FDA WARNING_LETTER - Wonjin Mulsan Co., Ltd. - April 04, 2013

An FDA inspection of Wonjin Mulsan Co., Ltd. in South Korea from April 1-4, 2013, revealed that their POWER-Q1000 Compressible Limb Therapy System (Model WHF-314) devices are adulterated and misbranded. The devices are adulterated under Section 501(h) of the Act due to non-conformity with Quality System (QS) regulation (21 CFR Part 820) requirements. Specific QS violations include failure to establish and maintain procedures for design validation (21 CFR 820.30(g)), verification/validation of corrective and preventive actions (CAPA) (21 CFR 820.100(a)(4)), documentation of CAPA activities (21 CFR 820.100(b)), maintaining complaint files and procedures (21 CFR 820.198(a)), investigating complaints (21 CFR 820.198(c)), acceptance of incoming product (21 CFR 820.80(b)), and maintaining device history records (DHRs) (21 CFR 820.184). The firm's responses to these observations were deemed inadequate, lacking systemic corrective actions and supporting evidence. Furthermore, the device is adulterated under Section 501(f)(1)(B) because the firm lacks an approved premarket approval (PMA) or investigational device exemption (IDE). It is also misbranded under Section 502(o) for introducing the device with major changes to its intended use without submitting a new premarket notification (510(k)), specifically marketing for unapproved claims like prevention of limb paralysis and fat dissolution.

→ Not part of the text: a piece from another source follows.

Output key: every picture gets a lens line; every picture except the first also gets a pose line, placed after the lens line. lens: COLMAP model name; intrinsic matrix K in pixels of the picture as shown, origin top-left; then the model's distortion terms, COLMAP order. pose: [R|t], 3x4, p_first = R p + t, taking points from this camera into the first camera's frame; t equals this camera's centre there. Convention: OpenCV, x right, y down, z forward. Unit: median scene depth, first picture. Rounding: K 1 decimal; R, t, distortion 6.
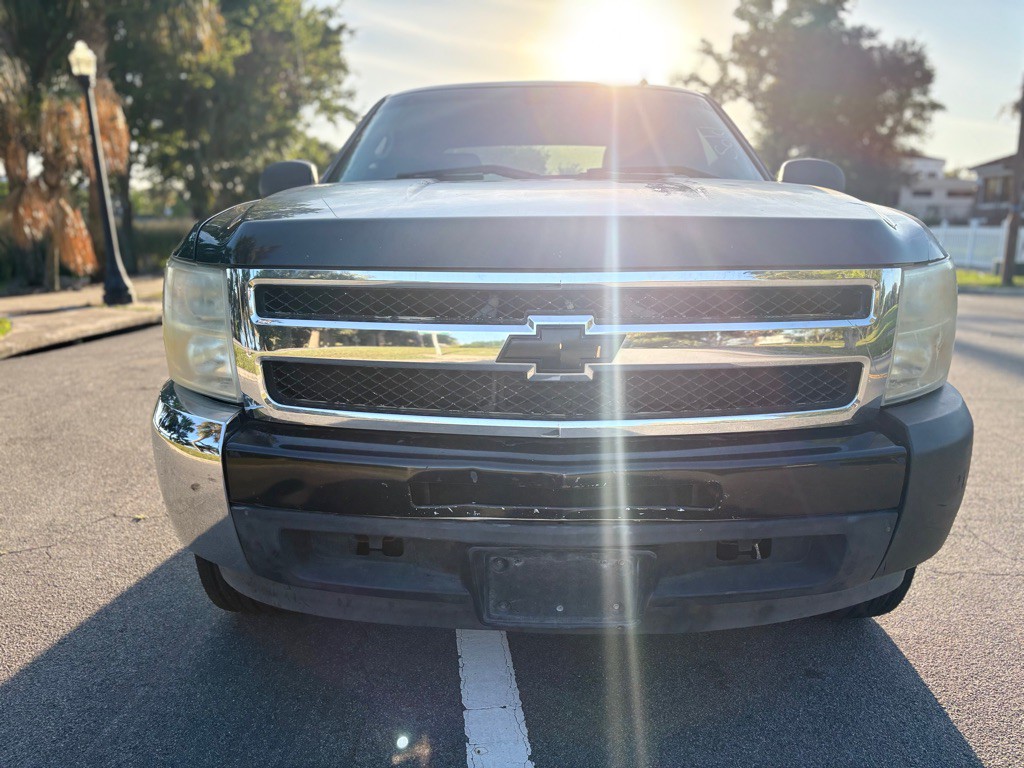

These violations subject the devices to refusal of admission into the U.S. (detention without physical examination). The firm must provide a written response within fifteen business days detailing specific corrections, prevention plans, documentation, and a timetable for implementation to address these serious compliance issues. Failure to correct will impact federal contracts, PMA approvals, and Certificates to Foreign Governments.